Love is like that. It keeps coming back for more. When its heart is maligned, misunderstood, shattered into pieces, guts exposed, hurt beyond measure, love presses deeply into the One who is love, finding the strength and courage, like Paul after being stoned and left for dead, to get up, dust off, and return to God’s people to love again.
And, in the process, the lover is transformed. Ann Voskamp talks about this transformational love:
Jesus risked Himself on me. How can I not risk my life on you? You may not love me back. You may humble me, humiliate me, reject me, shatter my heart, and drive the shards into my soul—but this is not the part that matters. What matters most is always the most vulnerable communion. …What matters is that in the act of loving we become more like the givenness of Love Himself. What matters most is not if our love makes other people change, but that in loving, we change…. regardless of anything or anyone else changing, the success of loving is in how we change because we kept on loving.

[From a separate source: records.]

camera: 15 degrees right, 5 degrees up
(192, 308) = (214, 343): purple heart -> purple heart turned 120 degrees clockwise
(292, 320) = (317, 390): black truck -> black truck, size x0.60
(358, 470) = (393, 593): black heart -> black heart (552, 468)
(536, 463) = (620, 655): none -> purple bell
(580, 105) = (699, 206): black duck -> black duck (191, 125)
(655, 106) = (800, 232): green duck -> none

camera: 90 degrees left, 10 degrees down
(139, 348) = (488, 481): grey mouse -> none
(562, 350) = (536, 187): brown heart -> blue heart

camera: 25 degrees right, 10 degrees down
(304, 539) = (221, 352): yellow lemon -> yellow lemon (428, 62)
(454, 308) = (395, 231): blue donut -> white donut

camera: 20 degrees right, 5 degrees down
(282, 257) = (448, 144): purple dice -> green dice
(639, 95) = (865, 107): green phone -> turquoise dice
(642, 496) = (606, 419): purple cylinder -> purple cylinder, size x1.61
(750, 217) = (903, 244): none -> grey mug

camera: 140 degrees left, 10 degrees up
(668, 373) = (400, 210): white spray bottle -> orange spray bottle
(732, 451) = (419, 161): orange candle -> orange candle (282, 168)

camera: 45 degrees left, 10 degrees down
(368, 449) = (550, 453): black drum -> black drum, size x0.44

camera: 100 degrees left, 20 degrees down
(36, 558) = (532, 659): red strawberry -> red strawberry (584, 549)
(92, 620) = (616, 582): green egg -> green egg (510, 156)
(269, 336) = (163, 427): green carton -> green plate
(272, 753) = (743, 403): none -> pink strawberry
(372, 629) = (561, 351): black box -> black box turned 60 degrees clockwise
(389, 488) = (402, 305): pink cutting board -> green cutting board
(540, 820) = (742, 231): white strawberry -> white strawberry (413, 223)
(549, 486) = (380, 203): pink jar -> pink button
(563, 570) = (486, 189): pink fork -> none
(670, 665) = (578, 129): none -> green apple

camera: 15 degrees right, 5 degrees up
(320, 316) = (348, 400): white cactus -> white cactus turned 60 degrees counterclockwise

This love comes from laying our hearts bare to the One who bore the Cross for us, by being pressed so deeply into the Lord that you recognize you are the Beloved, one so deeply cherished, deeply honored and loved that your Father did not even spare the excruciating death of His most precious Son to recapture your heart and draw you back to Him. When you truly realize you’re loved like this, piercing through the lies you’ve been told by those who intentionally hurt you and those who were just doing the broken best they could, the truth that you are deeply, profoundly loved causes your heart to spill over into this kind of extravagant love for those around you. Even if they hate you, malign you, or revile you. Because even then it aligns you to the heart of the One who loves you infinitely, to eternity and back.
I’m a sucker when it comes to love, because love is the greatest force in the universe, “stronger than death” as Solomon says, killing the grave, the very essence, nature, and character of God Himself. And, celebrating and sharing that kind of love–severe, tenacious Calvary love- makes every day Valentine’s Day.